Before a parliamentary committee in Dublin probing the controversial transaction, Mr Long said Nama did not tell him another US company Pimco, a leading bidder, pulled out weeks earlier because it was asked for a fixer payment of £16 million for three parties behind the scenes.
The money was to be shared equally by Belfast businessman Frank Cushnahan, US law firm Brown Rudnick and Ian Coulter, a managing partner of Belfast solicitors Tughans, Pimco previously told the committee.
Mr Cushnahan was formerly a Nama adviser on Northern Ireland, on the recommendation of the Democratic Unionists.
All parties have denied any wrongdoing.
Cross-examining Mr Long, Sinn Fein deputy leader Mary Lou McDonald said Lazard seems to have "spectacularly lacked insights" in the entire affair and "therefore your judgments were compromised."
"They kept you in the dark," she told Mr Long.
"Do you know the expression eejit? A patsy? They made an eejit of you."
Mr Long responded: "I don't think it is my place to be angry with Nama or second guess why they didn't inform us about the circumstances of Pimco's withdrawal."
But he added if Lazard had been fully informed then its advice would have been different.
"It is our client's prerogative what they tell us and don't tell us," he told the hearing.
"It is up to Nama, and I have acknowledged our advice would have been different if we were aware of those precise circumstances.
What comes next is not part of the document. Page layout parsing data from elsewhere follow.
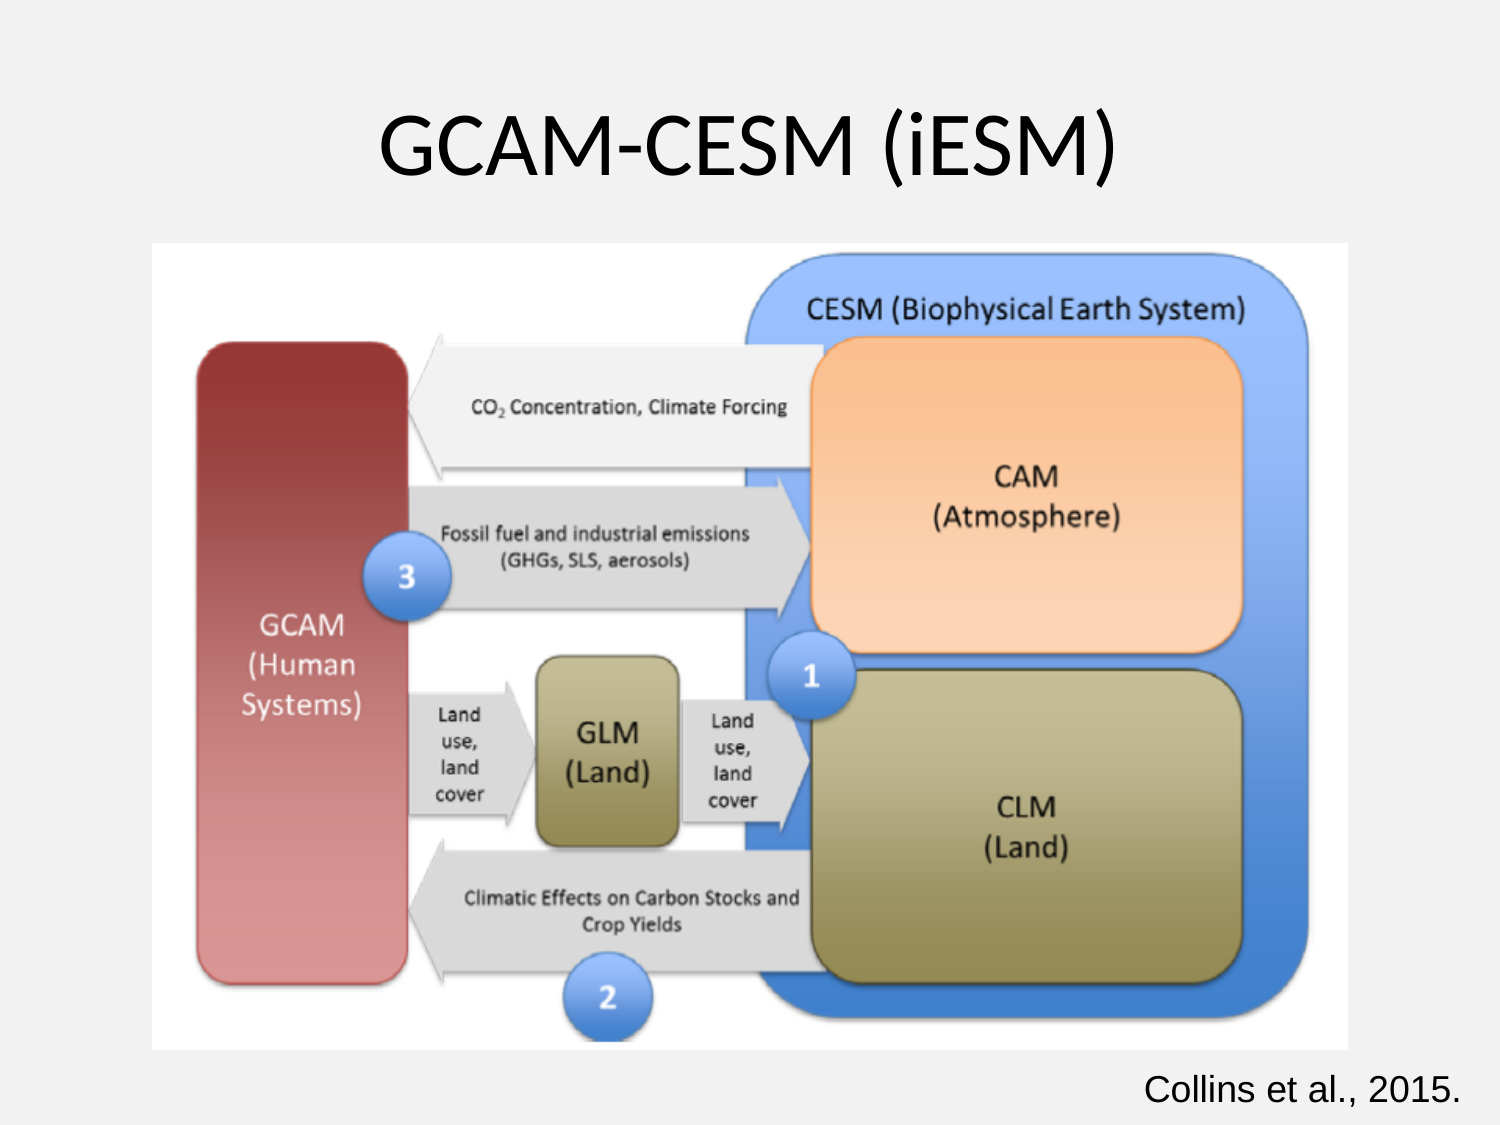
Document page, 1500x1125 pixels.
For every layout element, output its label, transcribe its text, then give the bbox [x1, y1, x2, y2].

text_box Collins et al., 2015. [1128, 1057, 1477, 1118]
title GCAM-CESM (iESM) [75, 45, 1425, 233]
picture [152, 243, 1348, 1051]
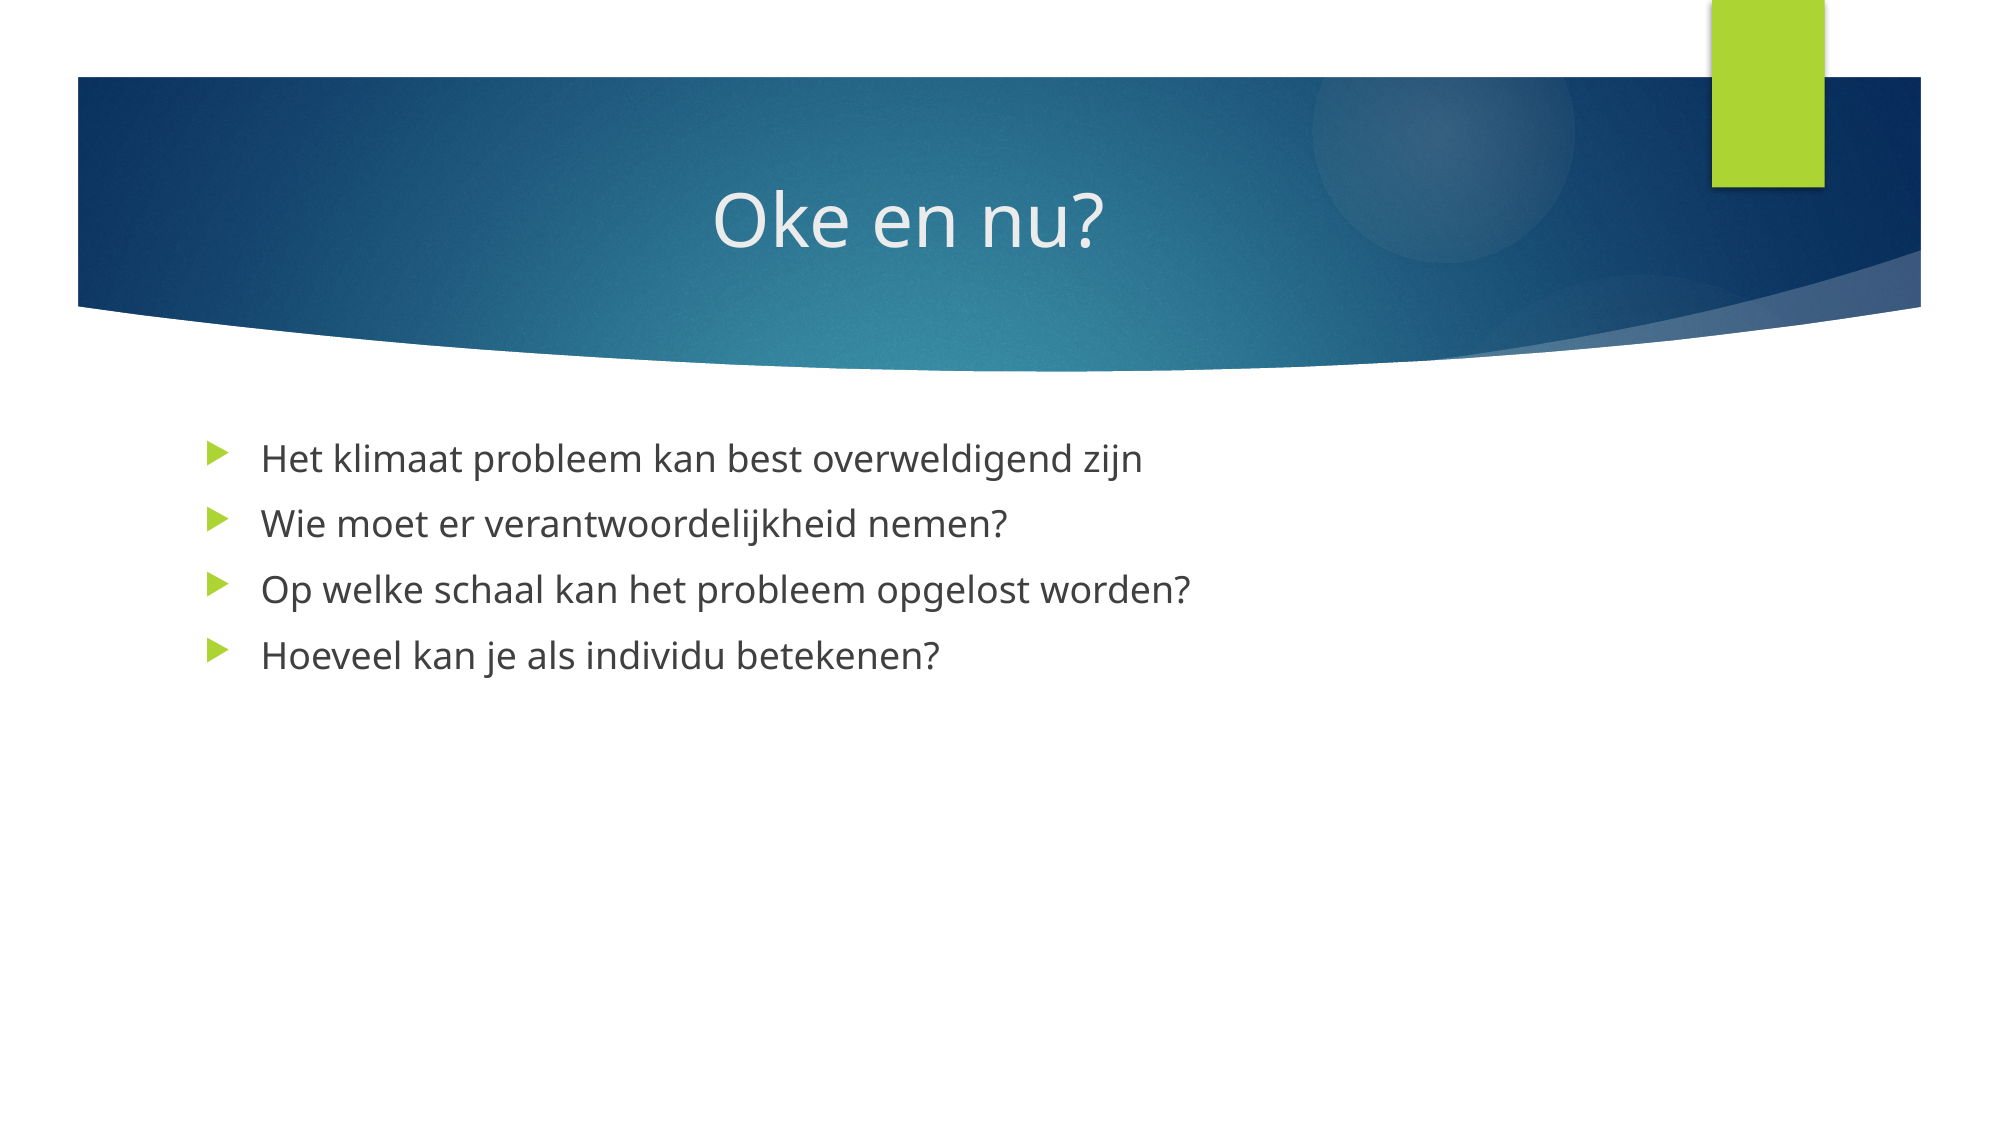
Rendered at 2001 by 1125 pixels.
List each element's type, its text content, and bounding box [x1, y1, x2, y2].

title Oke en nu? [189, 159, 1627, 276]
list Het klimaat probleem kan best overweldigend zijn Wie moet er verantwoordelijkheid nemen? Op welke schaal kan het probleem opgelost worden? Hoeveel kan je als individu betekenen? [189, 427, 1627, 988]
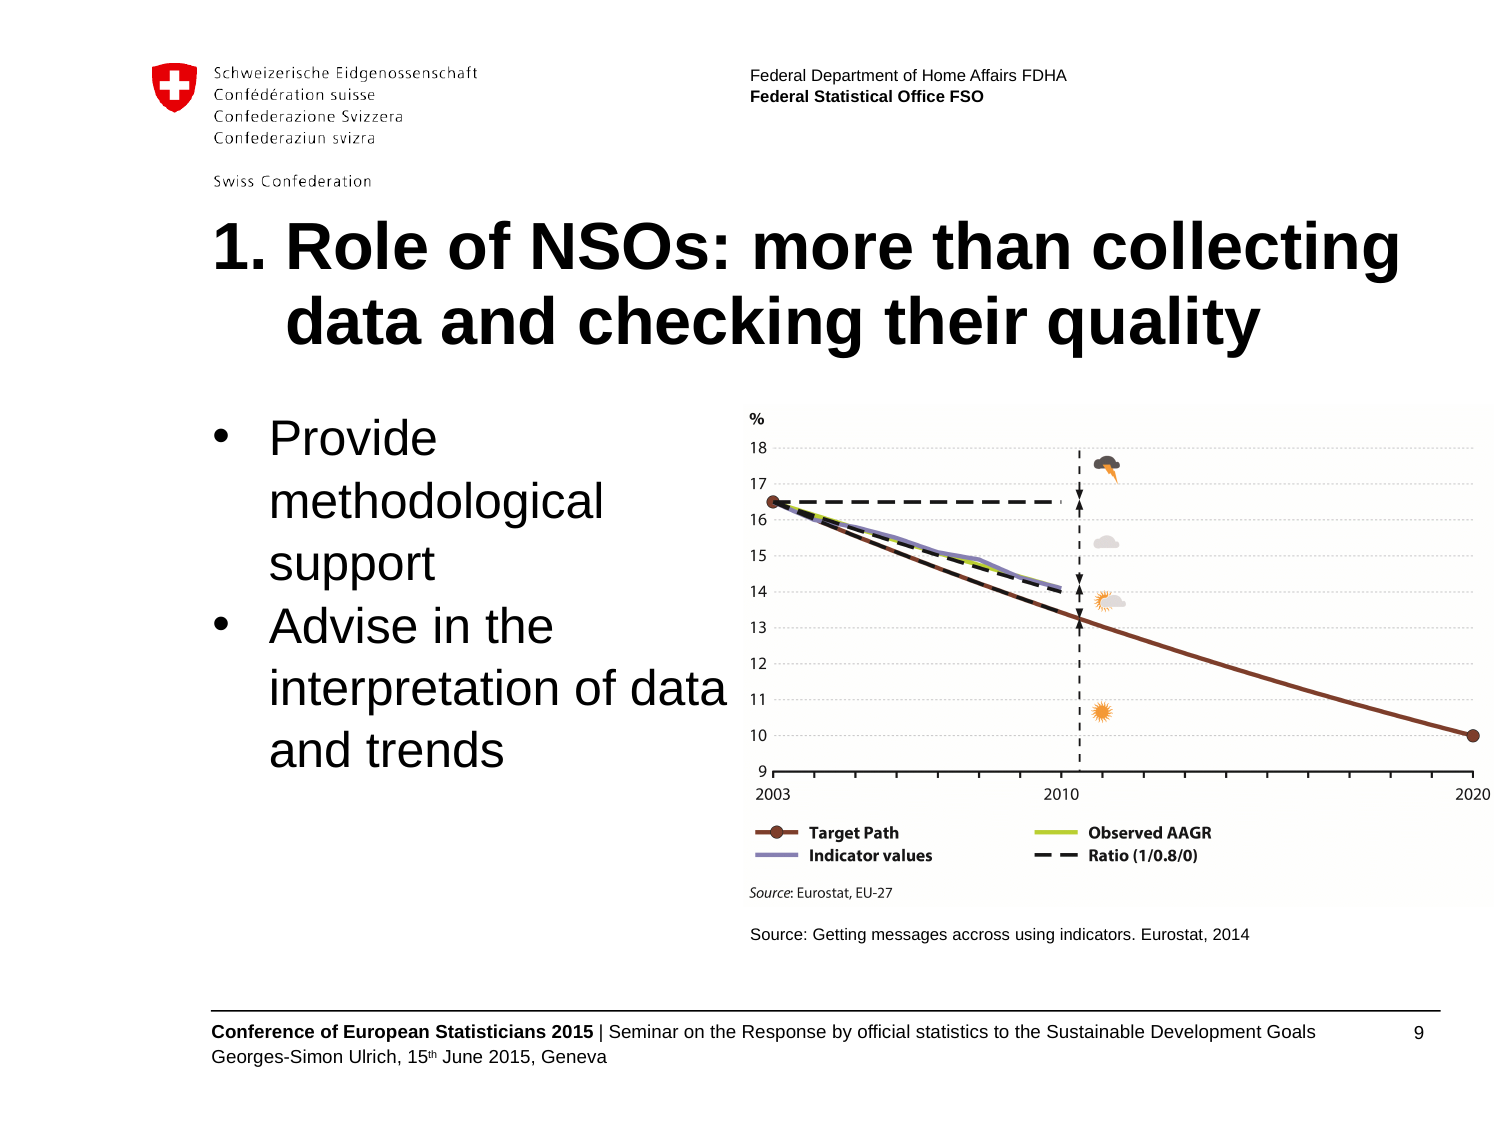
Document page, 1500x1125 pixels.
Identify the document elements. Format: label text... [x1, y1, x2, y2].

"We gave the best advice we could with the knowledge we had at the time."
Nama paid Lazard £4.32 million for getting the sale over the line, in a no deal, no pay basis.
Mr Long agreed it was unusual there was no open tender for the job from a State agency.
"There were quite a lot of unusual features," he said, pointing out there was only one round of bidding, there were few bidders involved for what was the largest property deal in Northern Ireland's history and it was over a relatively short time frame.
Mr Long also told the Public Accounts Committee in Dublin that one of the first things Nama told Lazard was for the need to keep the sale "confidential".
"They viewed this transaction as politically sensitive," he said.
He told the committee he was surprised to learn Brown Rudnick, Tughans and Mr Cushnahan were working together as far back as April 2013.
Asked was he concerned about that, he replied : "Sure, given Mr Cushnahan's role in the Niac (Nama's Northern Ireland advisory committee), sure."
Mr Long said he was further concerned about Mr Cushnahan's relationship with debtors whose property loans were in the portfolio being sold.
Brown Rudnick and Tughans also advised Cerberus on the successful deal.
Mr Long said the process was competitive and that he had seen no evidence the property portfolio could have been sold for a higher price at the time.
The Republic's spending watchdog has said Nama lost taxpayers up to £190 million on the Project Eagle sale.
The Comptroller and Auditor General (C&AG) said the agency undervalued loans associated with the 800 properties in the portfolio.